→ **Task**:
From the passage on Athens and her allies, list every force it names as having made any attempt to unite the allies difficult to accomplish.

→ **Text provided**:
------------------------------

The relations between Athens and her allies were thus materially changed by proceedings which gradually evolved themselves and followed one upon the other without any preconcerted plan: she became an imperial or despot city, governing an aggregate of dependent subjects, all without their own active concurrence, and in many cases doubtless contrary to their own sense of political right. It was not likely that they should conspire unanimously to break up the confederacy, and discontinue the collection of contribution from each of the members: nor would it have been at all desirable that they should do so: for while Greece generally would have been a great loser by such a proceeding, the allies themselves would have been the greatest losers of all, inasmuch as they would have been exposed without defence to the Persian and Phenician fleets. But the Athenians committed the capital fault of taking the whole alliance into their own hands, and treating the allies purely as subjects, without seeking to attach them by any form of political incorporation or collective meeting and discussion,—without taking any pains to maintain community of feeling with the idea of a joint interest,—without admitting any control, real or even pretended, over themselves as managers. Had they attempted to do this, it might have proved difficult to accomplish,—so powerful was the force of geographical dissemination, the tendency to isolated civic life, and the repugnance to any permanent extramural obligations, in every Grecian community: but they do not appear to have ever made the attempt. Finding Athens exalted by circumstances to empire, and the allies degraded into subjects, the Athenian statesmen grasped at the exaltation as a matter of pride as well as profit:[3] nor did even Periklês, the most prudent and far-sighted of them, betray any consciousness that an empire without the cement of some all-pervading interest or attachment, must have a natural tendency to become more and more burdensome and odious, and ultimately to crumble in pieces. Such was the course of events which, if the judicious counsels of Periklês had been followed, might have been postponed but could not have been averted.

------------------------------

→ **Dataset entries**:
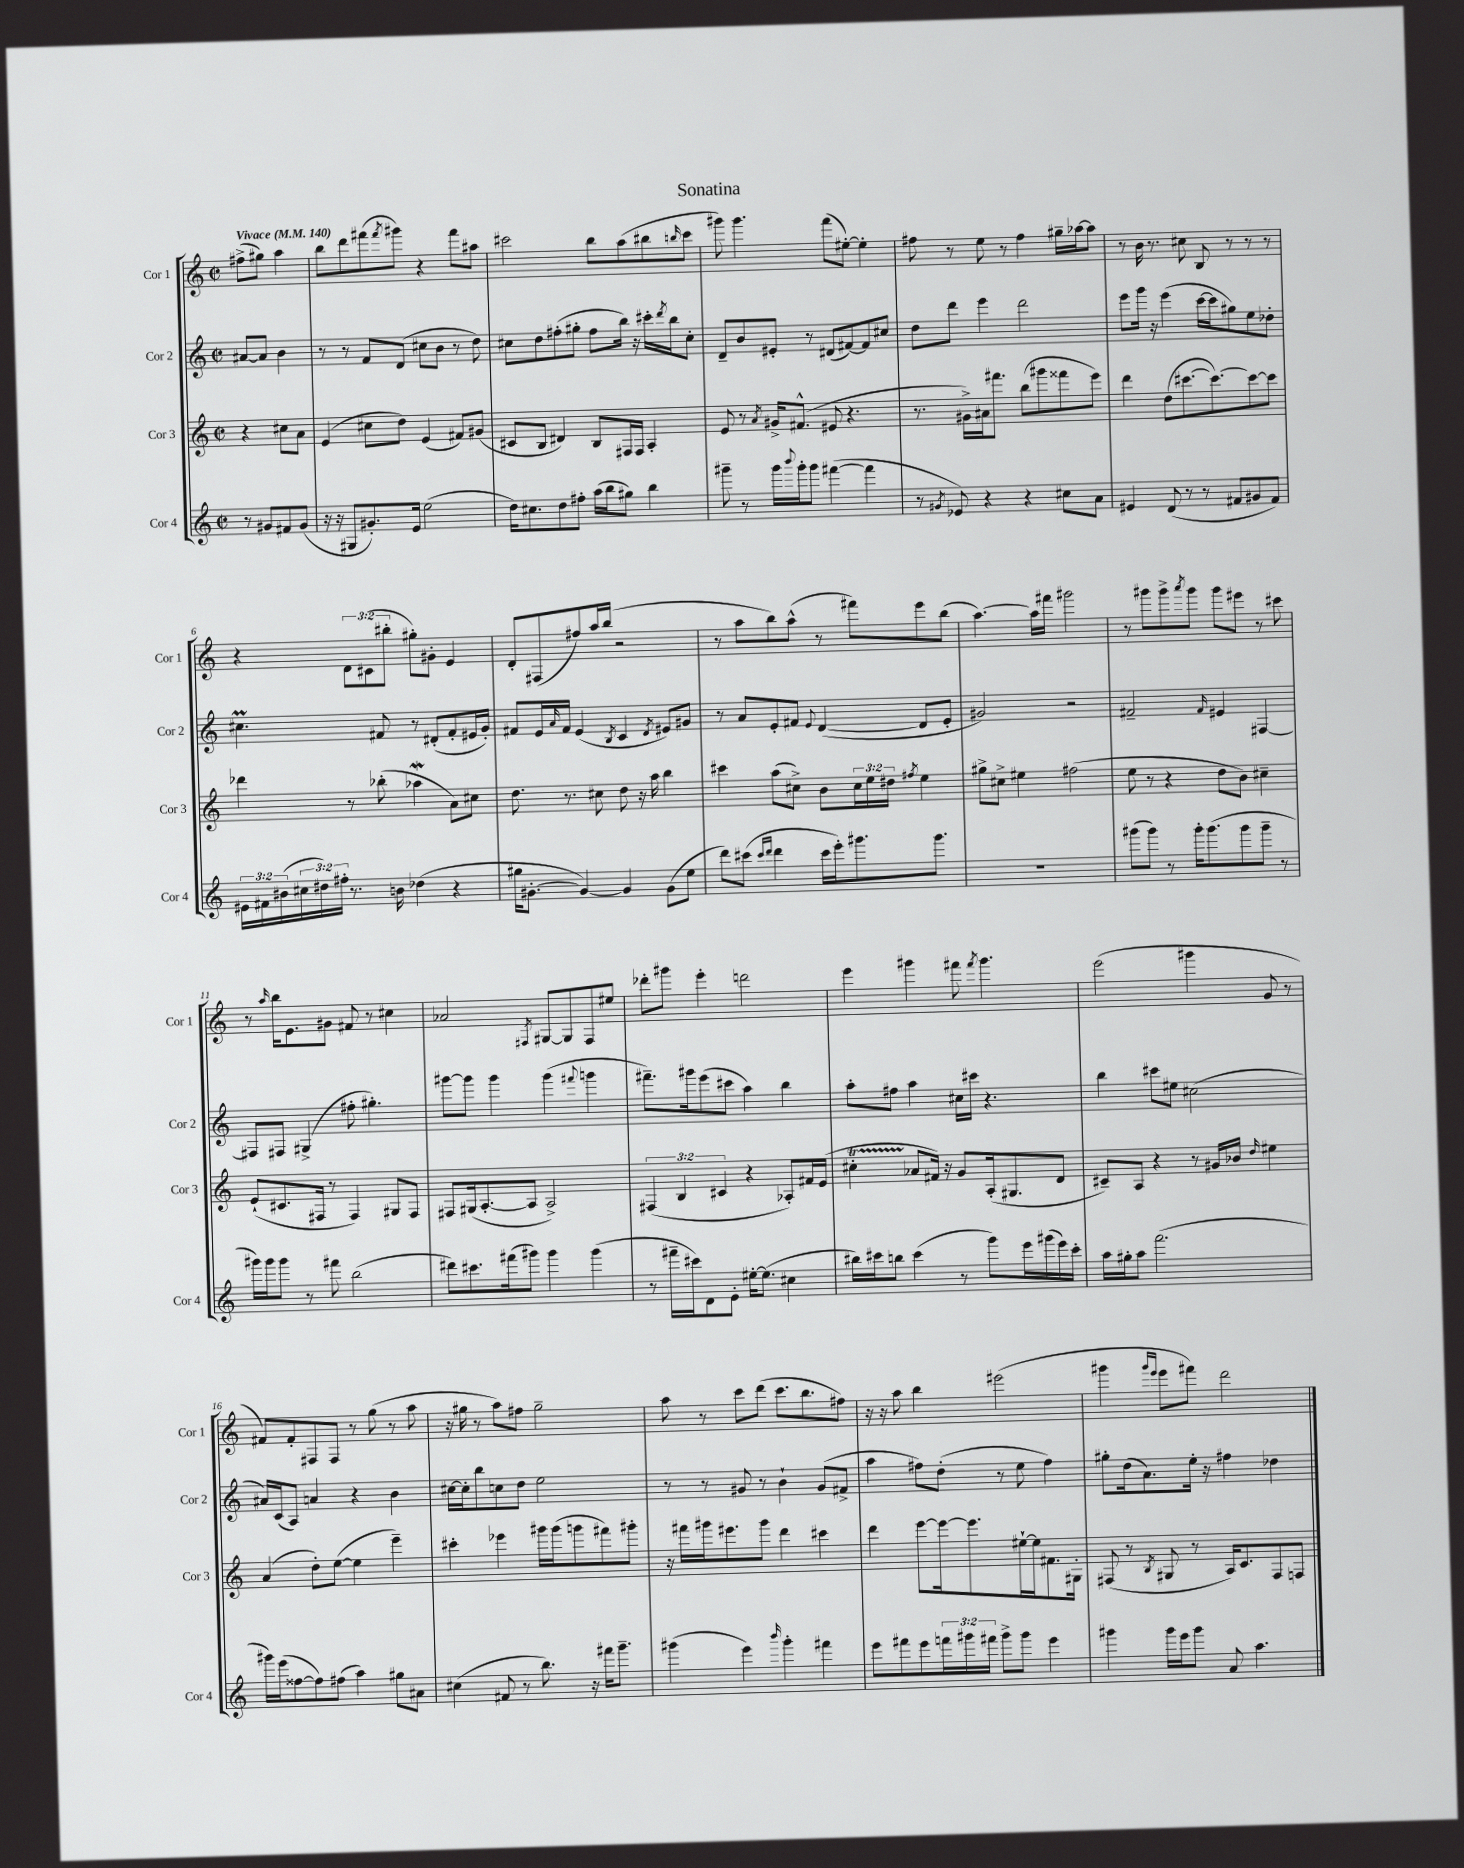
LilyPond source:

\header { title = "Sonatina" }
<<
\new StaffGroup <<
\new Staff = "s0" \with { instrumentName = "Cor 1" shortInstrumentName = "Cor 1" } {
    \clef treble \key c \major \defaultTimeSignature \time 2/2 \override Staff.TupletNumber.text = #tuplet-number::calc-fraction-text \partial 2 \tempo "Vivace" 4 = 140
    fis''8->( gis''8) a''4 |
    b''8 d'''8 fis'''8( \acciaccatura { fis'''8 } gis'''8) r4 fis'''8 ais''8 |
    cis'''2 b''8 a''8( bis''8 \grace { b''16 } cis'''8 |
    gis'''8) gis'''4. f'''8( eis''8~-.) eis''4-. |
    fis''8 r8 e''8 r8 fis''4 gis''16-- aes''16~ aes''8 |
    r8 b'16 r8. cis''8 b8 r8 r8 r8 |
    r4 \tuplet 3/2 { d'8 cis'8( bis''8-. } gis''8-.) gis'8-. e'4 |
    d'8-. fis8( fis''8) a''16 b''16( r2 |
    r8 a''8 b''8) a''8-^( r8 fis'''8) e'''8 b''8( |
    a''4.~) a''16 fis'''16 gis'''2 |
    r8 gis'''8 gis'''8-> \acciaccatura { a'''8 } gis'''8 gis'''8 eis'''8 r8 cis'''8 |
    r8 \grace { a''16 } b''16 e'8. gis'8 fis'8 r8 cis''4 |
    aes'2 \acciaccatura { fis8 } gis8~ gis8 fis8 eis''8 |
    des'''8-. gis'''8 e'''4-. d'''2 |
    e'''4 gis'''4 fis'''8 \acciaccatura { fis'''8 } gis'''4. |
    e'''2( gis'''4 g'8 r8 |
    fis'8) fis'8-. fis8 fis8 r8 g''8( r8 a''8 |
    r16 gis''16 r8 a''8) fis''8 gis''2-- |
    a''8 r8 c'''8 d'''8( c'''8. b''8. fis''8) |
    r16 r16 a''8 b''4 eis'''2( |
    gis'''4 \grace { gis'''16 e'''16 } e'''8 fis'''8) d'''2 \bar "|." |
}
\new Staff = "s1" \with { instrumentName = "Cor 2" shortInstrumentName = "Cor 2" } {
    \clef treble \key c \major \defaultTimeSignature \time 2/2 \partial 2
    ais'8~ ais'8 b'4 |
    r8 r8 f'8 d'8( cis''8 b'8 r8 d''8) |
    cis''8 d''8 fis''8-.( gis''8-. fis''8 b''16) r16 cis'''16-. \acciaccatura { d'''8 } b''16 cis''8-. |
    d'8-- b'8 eis'8-. r8 dis'8( fis'8~) fis'8 cis''8 |
    d''8 d'''8 e'''4 d'''2 |
    e'''8 g'''16 r16 e'''4( c'''16~ c'''16 gis''8) e''8 des''8-. |
    cis''4.\prall fis'8 r8 dis'8-.( fis'8-. eis'16 g'16-.) |
    fis'8 e'16 \grace { a'16 } fis'16 e'4( \acciaccatura { b8 } c'4 \acciaccatura { d'8 } eis'8) gis'8 |
    r8 a'8 e'8-. fis'8 \appoggiatura { e'8 } d'4~( d'8 e'8-. |
    gis'2) r2 |
    fis'2-- \grace { fis'16 } eis'4 fis4~ |
    fis8 fis8 gis4->( fis''8-. gis''4.-.) |
    gis'''8~ gis'''8 gis'''4 gis'''4( \appoggiatura { fis'''8 } g'''4 |
    fis'''8.--) gis'''16 e'''8( cis'''8 a''4) b''4 |
    a''8-. fis''8 a''4 cis''16 cis'''16 r4. |
    b''4 cis'''8 eis''8 cis''2( |
    ais'16) c'16( a8) a'4 r4 b'4 |
    cis''16~ cis''16-. b''8 c''8 d''8 e''2 |
    r8 r8 gis'8 r8 b'4-! gis'8( fis'8-> |
    a''4 fis''8) d''8-.( r8 e''8 fis''4) |
    gis''8-. d''16( a'8.) e''16-. r16 fis''4 des''4 \bar "|." |
}
\new Staff = "s2" \with { instrumentName = "Cor 3" shortInstrumentName = "Cor 3" } {
    \clef treble \key c \major \defaultTimeSignature \time 2/2 \override Staff.TupletNumber.text = #tuplet-number::calc-fraction-text \partial 2
    r4 cis''8 a'8 |
    e'4( cis''8 d''8) e'4( fis'8) gis'8( |
    cis'8 b8 dis'4) b8 fis16 fis16 a4-. |
    e'8 r8 \acciaccatura { a'8 } gis'16-> fis'8.-^( eis'8 r4. |
    r8. gis'16->) ais'16 fis'''8. b''8( gis'''8 fisis'''8 e'''8) |
    d'''4 d''8( cis'''8.~ cis'''8.~) cis'''8~ cis'''8 |
    des'''4 r8 bes''8-.( aes''4\mordent a'8) cis''8 |
    d''8. r8. cis''8 d''8 r16 a''16 b''4 |
    cis'''4 a''8( cis''8->) b'8 \tuplet 3/2 { cis''16 e''16 dis''16 } \acciaccatura { fis''8 } e''4 |
    gis''8-> cis''8-> eis''4 fis''2( |
    e''8 r8 r4 d''8 b'8) cis''4-- |
    e'8-!( cis'8. fis16 r8 fis4) gis8 fis8 |
    fis8 gis16( a8.~-. a8 a2->) |
    \tuplet 3/2 { fis4( b4 cis'4 } r4 aes8-.) fis'16 e'16( |
    cis''4-.\startTrillSpan aes'8\stopTrillSpan fis'16) r16 g'8 a16-.( gis8. d'8 |
    cis'8--) a8 r4 r8 gis'16 bes'16 \grace { d''16 } eis''4 |
    a'4( d''8-.) e''8~( e''4 e'''4--) |
    cis'''4-. ees'''4 gis'''16 gis'''16( g'''8 fis'''8) gis'''8-. |
    r16 fis'''16 gis'''16 eis'''8. gis'''8 d'''4 cis'''4 |
    d'''4 e'''8~ e'''16~ e'''8. eis''16~-! eis''16 fis'8. gis16-. |
    fis8( r8 \acciaccatura { b8 } gis8 r8 a16) c'8. fis8 f8 \bar "|." |
}
\new Staff = "s3" \with { instrumentName = "Cor 4" shortInstrumentName = "Cor 4" } {
    \clef treble \key c \major \defaultTimeSignature \time 2/2 \override Staff.TupletNumber.text = #tuplet-number::calc-fraction-text \partial 2
    r8 gis'8 fis'8 gis'8( |
    r16 r16 gis8 gis'8.-.) e'16 e''2( |
    d''16) cis''8. d''8 fis''8-. a''16( b''16 gis''8) b''4 |
    gis'''8-- r8 gis'''16 \appoggiatura { b'''8 } gis'''16-. gis'''8 fis'''4~( fis'''4 |
    r8 \acciaccatura { gis'8 } ees'8) r4 r4 cis''8 a'8 |
    eis'4 d'8( r8 r8 fis'8 gis'8 fis'8) |
    \tuplet 3/2 { eis'16 fis'16 bis'16( } \tuplet 3/2 { cis''16 dis''16) fis''16-. } r8. b'16 des''4( r4 |
    gis''16 gis'8.~-. gis'4~) gis'4 gis'8( e''8 |
    d'''8) cis'''8( \grace { cis'''16 d'''16 } d'''4 cis'''16 e'''16-.) gis'''8. gis'''8. |
    R1 |
    gis'''8( gis'''8) r8 gis'''16-. gis'''8.( gis'''8 gis'''8-- r8 |
    gis'''16) gis'''16 gis'''8 r8 fis'''8 b''2( |
    dis'''8) cis'''8. fis'''16( gis'''8) gis'''4 gis'''4( |
    r8 fis'''16-- cis'''16) d'8 e'8-. eis''16~-. eis''8.( cis''4 |
    bis''16) cis'''16 b''8 cis'''4( r8 g'''8) e'''16 gis'''16( e'''16) cis'''16-. |
    a''16 gis''16-. a''8 f'''2.( |
    gis'''16) e'''16( fisis''8~ fisis''8) fis''8( a''4) gis''8 ais'8 |
    cis''4( fis'8 r8 b''8.) r16 fis'''16 g'''8.-- |
    gis'''4( e'''4) \grace { b'''16 } gis'''4-. fis'''4 |
    e'''8 fis'''8 e'''8 \tuplet 3/2 { f'''16 gis'''16 fis'''16 } gis'''8-> gis'''8 e'''4 |
    gis'''4 gis'''16 e'''16 gis'''8 a'8 a''4. \bar "|." |
}
>>
>>
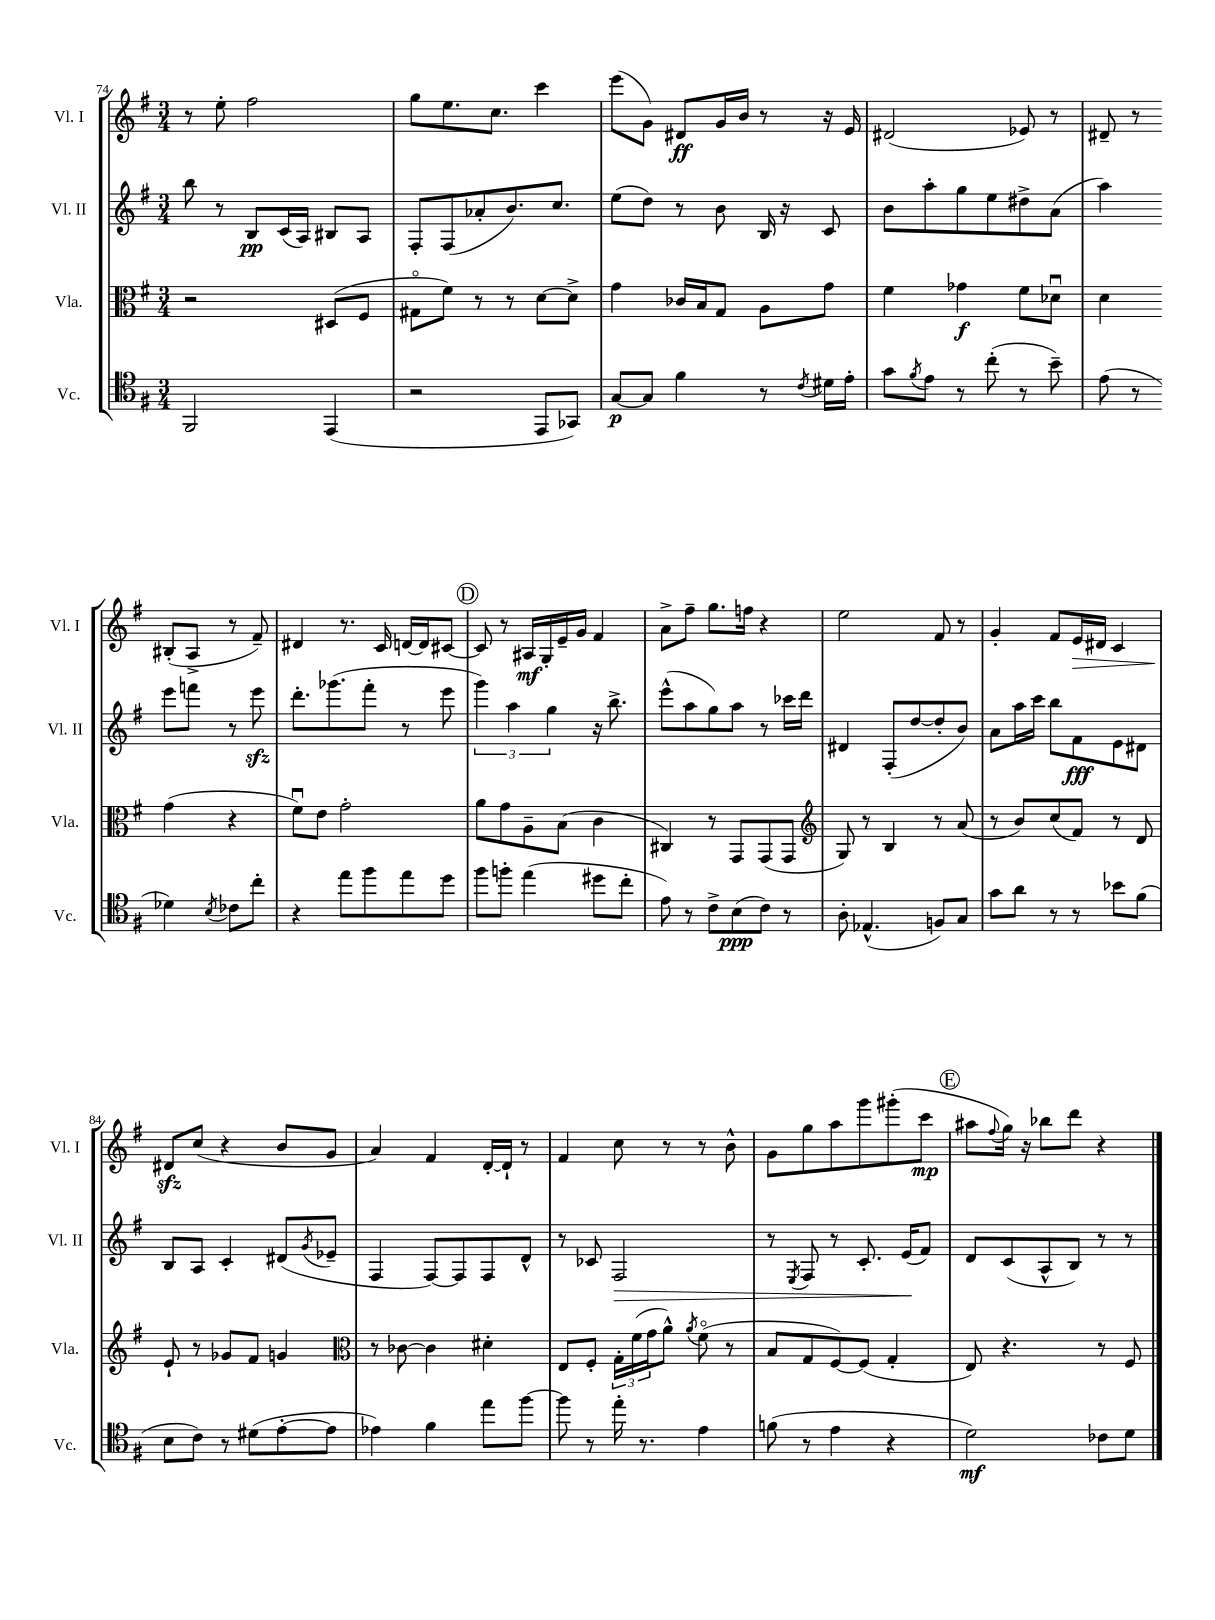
<<
\new StaffGroup <<
\new Staff = "s0" \with { instrumentName = "Vl. I" shortInstrumentName = "Vl. I" } {
    \clef treble \key g \major \numericTimeSignature \time 3/4
    r8 e''8-. fis''2 |
    g''8 e''8. c''8. c'''4 |
    e'''8( g'8) dis'8\ff g'16 b'16 r8 r16 e'16 |
    dis'2( ees'8) r8 |
    dis'8-- r8 bis8-.( a8-> r8 fis'8--) |
    dis'4 r8. c'16 d'16~ d'16 cis'8~ |
    \mark \markup { \circle "D" } cis'8 r8 ais16\mf g16-. e'16-- g'16 fis'4 |
    a'8-> fis''8-- g''8. f''16 r4 |
    e''2 fis'8 r8 |
    g'4-. fis'8 e'16\> dis'16 c'4 |
    dis'8\sfz\! c''8( r4 b'8 g'8 |
    a'4) fis'4 d'16~-. d'16-! r8 |
    fis'4 c''8 r8 r8 b'8-^ |
    g'8 g''8 a''8 g'''8 gis'''8-.( c'''8\mp |
    \mark \markup { \circle "E" } ais''8 \appoggiatura { fis''8 } g''16) r16 bes''8 d'''8 r4 \bar "|." |
}
\new Staff = "s1" \with { instrumentName = "Vl. II" shortInstrumentName = "Vl. II" } {
    \clef treble \key g \major \numericTimeSignature \time 3/4
    b''8 r8 b8\pp c'16( a16) bis8 a8 |
    fis8-. fis8( aes'8-. b'8.) c''8. |
    e''8( d''8) r8 b'8 b16 r16 c'8 |
    b'8 a''8-. g''8 e''8 dis''8-> a'8( |
    a''4) e'''8 f'''8 r8 e'''8\sfz |
    d'''8.-. ges'''8.( fis'''8-. r8 e'''8 |
    \mark \markup { \circle "D" } \tuplet 3/2 { g'''4) a''4 g''4 } r16 b''8.-> |
    e'''8-^( a''8 g''8) a''8 r8 ces'''16 d'''16 |
    dis'4 fis8-.( d''8~ d''8-. b'8) |
    a'8 a''16 c'''16 b''8 fis'8\fff e'8 dis'8 |
    b8 a8 c'4-. dis'8( \acciaccatura { g'8 } ees'8-- |
    fis4 fis8~) fis8 fis8 d'8-^ |
    r8 ces'8 fis2\> |
    r8 \acciaccatura { e8 } fis8 r8 c'8.-. e'16\!( fis'8) |
    \mark \markup { \circle "E" } d'8 c'8( a8-^ b8) r8 r8 \bar "|." |
}
\new Staff = "s2" \with { instrumentName = "Vla." shortInstrumentName = "Vla." } {
    \clef alto \key g \major \numericTimeSignature \time 3/4
    r2 dis8( fis8 |
    gis8\flageolet fis'8) r8 r8 d'8~ d'8-> |
    g'4 ces'16 b16 g8 a8 g'8 |
    fis'4 ges'4\f fis'8 des'8\downbow |
    d'4 g'4( r4 |
    fis'8\downbow) e'8 g'2-. |
    \mark \markup { \circle "D" } a'8 g'8 a8-- b8( c'4 |
    cis4) r8 g,8 g,8( g,8 |
    \clef treble g8) r8 b4 r8 a'8( |
    r8 b'8) c''8( fis'8) r8 d'8 |
    e'8-! r8 ges'8 fis'8 g'4 |
    \clef alto r8 ces'8~ ces'4 dis'4-. |
    e8 fis8-. \tuplet 3/2 { g16-. fis'16( g'16 } a'8-^) \acciaccatura { a'8 } fis'8\flageolet( r8 |
    b8 g8 fis8~) fis8( g4-. |
    \mark \markup { \circle "E" } e8) r4. r8 fis8 \bar "|." |
}
\new Staff = "s3" \with { instrumentName = "Vc." shortInstrumentName = "Vc." } {
    \clef tenor \key g \major \numericTimeSignature \time 3/4
    fis,2 e,4( |
    r2 e,8 ges,8) |
    g8~\p g8 fis'4 r8 \acciaccatura { c'8 } dis'16 e'16-. |
    g'8 \acciaccatura { fis'8 } e'8 r8 c''8-.( r8 b'8--) |
    e'8( r8 des'4) \acciaccatura { b8 } ces'8 c''8-. |
    r4 e''8 fis''8 e''8 d''8 |
    \mark \markup { \circle "D" } fis''8 f''8-. e''4( dis''8 c''8-. |
    e'8) r8 c'8-> b8\ppp( c'8) r8 |
    a8-. ees4.-^( f8) g8 |
    g'8 a'8 r8 r8 bes'8 fis'8( |
    b8 c'8) r8 dis'8( e'8~-. e'8 |
    ees'4) fis'4 e''8 fis''8~ |
    fis''8 r8 e''16-. r8. e'4 |
    f'8( r8 e'4 r4 |
    \mark \markup { \circle "E" } d'2\mf) ces'8 d'8 \bar "|." |
}
>>
>>
\layout { \context { \Score currentBarNumber = #74 } }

------------------------------

→ **Solution**:
- The force of geographical dissemination
- The tendency to isolated civic life
- The repugnance to any permanent extramural obligations